(Page-level text extractions)
○ ○ ○ ○
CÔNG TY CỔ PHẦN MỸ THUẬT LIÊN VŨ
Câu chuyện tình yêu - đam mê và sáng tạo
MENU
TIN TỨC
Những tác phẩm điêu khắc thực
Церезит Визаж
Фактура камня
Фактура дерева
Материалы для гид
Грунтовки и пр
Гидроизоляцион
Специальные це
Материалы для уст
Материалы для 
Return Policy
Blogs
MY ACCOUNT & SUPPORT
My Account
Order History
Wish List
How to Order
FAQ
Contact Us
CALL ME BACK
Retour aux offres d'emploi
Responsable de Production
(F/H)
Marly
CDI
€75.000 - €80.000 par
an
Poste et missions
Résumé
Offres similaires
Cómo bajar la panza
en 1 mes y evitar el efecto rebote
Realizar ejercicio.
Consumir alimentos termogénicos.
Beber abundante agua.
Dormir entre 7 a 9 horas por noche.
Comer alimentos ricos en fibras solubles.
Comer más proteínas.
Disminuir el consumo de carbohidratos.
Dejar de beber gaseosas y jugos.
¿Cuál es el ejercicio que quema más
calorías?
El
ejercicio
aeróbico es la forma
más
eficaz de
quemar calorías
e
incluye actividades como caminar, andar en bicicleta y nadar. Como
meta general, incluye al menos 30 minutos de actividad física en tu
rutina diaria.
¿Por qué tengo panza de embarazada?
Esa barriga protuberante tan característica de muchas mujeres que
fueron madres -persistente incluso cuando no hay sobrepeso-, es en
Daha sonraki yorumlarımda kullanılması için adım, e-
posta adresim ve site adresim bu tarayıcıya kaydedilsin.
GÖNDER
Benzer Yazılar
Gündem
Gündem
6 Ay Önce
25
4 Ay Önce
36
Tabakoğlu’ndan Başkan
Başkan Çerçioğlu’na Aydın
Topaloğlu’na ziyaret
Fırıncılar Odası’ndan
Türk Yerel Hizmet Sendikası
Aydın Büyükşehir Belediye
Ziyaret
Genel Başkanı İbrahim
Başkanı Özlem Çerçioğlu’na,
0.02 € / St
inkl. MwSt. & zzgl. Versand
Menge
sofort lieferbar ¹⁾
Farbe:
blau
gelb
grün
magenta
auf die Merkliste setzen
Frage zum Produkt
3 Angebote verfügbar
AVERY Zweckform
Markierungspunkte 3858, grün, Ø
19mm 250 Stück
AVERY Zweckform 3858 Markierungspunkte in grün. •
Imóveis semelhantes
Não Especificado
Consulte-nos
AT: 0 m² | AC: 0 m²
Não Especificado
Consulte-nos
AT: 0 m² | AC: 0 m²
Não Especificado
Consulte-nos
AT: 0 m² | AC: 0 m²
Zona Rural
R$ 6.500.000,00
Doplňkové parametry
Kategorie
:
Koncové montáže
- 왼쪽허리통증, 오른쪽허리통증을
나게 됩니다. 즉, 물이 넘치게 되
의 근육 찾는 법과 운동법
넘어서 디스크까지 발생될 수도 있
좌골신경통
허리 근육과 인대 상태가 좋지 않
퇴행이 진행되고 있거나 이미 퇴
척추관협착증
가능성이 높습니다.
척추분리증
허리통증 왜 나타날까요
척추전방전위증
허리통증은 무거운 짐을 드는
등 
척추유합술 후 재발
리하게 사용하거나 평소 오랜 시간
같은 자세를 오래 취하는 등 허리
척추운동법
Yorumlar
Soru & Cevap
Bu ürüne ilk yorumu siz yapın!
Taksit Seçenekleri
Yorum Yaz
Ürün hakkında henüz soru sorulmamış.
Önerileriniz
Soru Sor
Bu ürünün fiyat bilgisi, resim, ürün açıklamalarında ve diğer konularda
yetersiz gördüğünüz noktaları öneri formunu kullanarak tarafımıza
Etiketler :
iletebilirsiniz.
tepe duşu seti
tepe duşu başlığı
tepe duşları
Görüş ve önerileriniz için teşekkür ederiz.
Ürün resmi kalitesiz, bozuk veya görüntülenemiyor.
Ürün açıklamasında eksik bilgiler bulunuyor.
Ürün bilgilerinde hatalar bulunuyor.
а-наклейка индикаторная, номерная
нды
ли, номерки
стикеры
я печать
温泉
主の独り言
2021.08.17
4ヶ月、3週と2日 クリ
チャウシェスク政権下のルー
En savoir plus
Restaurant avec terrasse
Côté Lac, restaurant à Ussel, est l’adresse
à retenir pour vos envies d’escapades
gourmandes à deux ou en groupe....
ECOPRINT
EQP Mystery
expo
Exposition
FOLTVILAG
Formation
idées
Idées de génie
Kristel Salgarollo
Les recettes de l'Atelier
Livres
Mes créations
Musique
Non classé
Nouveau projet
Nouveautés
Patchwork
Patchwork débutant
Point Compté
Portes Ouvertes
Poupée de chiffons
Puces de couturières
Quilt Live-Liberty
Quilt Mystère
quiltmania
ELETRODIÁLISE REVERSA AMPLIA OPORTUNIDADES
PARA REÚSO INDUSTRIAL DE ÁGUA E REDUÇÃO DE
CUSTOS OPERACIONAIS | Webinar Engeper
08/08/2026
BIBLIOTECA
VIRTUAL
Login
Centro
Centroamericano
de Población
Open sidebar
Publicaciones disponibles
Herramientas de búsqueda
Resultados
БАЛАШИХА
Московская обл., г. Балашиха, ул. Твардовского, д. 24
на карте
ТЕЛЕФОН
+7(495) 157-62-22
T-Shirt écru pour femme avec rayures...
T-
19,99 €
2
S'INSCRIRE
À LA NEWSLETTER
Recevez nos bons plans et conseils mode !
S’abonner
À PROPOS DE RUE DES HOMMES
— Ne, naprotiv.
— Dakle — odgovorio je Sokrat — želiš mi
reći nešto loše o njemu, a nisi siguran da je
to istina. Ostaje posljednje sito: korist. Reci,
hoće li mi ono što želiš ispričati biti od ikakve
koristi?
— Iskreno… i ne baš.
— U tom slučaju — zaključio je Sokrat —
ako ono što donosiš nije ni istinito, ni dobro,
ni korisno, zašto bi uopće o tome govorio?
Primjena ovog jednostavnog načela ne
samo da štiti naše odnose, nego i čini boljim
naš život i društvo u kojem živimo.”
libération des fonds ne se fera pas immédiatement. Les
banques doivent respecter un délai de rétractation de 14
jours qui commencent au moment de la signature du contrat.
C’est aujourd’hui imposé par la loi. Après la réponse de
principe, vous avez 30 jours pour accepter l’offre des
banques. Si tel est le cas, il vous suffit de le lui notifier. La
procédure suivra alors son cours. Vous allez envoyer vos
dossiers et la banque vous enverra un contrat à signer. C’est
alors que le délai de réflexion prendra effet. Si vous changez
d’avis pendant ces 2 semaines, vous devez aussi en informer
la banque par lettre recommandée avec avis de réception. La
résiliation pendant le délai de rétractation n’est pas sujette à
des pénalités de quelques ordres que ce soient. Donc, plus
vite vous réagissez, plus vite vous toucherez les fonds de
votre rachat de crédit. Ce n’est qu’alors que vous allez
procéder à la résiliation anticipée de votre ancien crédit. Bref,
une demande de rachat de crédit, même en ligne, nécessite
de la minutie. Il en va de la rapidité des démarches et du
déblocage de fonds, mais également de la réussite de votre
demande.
○ ○ ○ ○
→ **Written task**
Transcribe the lines from the start of the entries through the line that contains "Realizar ejercicio.", keeping them exactly as they appear.

→ **Response below**
CÔNG TY CỔ PHẦN MỸ THUẬT LIÊN VŨ
Câu chuyện tình yêu - đam mê và sáng tạo
MENU
TIN TỨC
Những tác phẩm điêu khắc thực
Церезит Визаж
Фактура камня
Фактура дерева
Материалы для гид
Грунтовки и пр
Гидроизоляцион
Специальные це
Материалы для уст
Материалы для 
Return Policy
Blogs
MY ACCOUNT & SUPPORT
My Account
Order History
Wish List
How to Order
FAQ
Contact Us
CALL ME BACK
Retour aux offres d'emploi
Responsable de Production
(F/H)
Marly
CDI
€75.000 - €80.000 par
an
Poste et missions
Résumé
Offres similaires
Cómo bajar la panza
en 1 mes y evitar el efecto rebote
Realizar ejercicio.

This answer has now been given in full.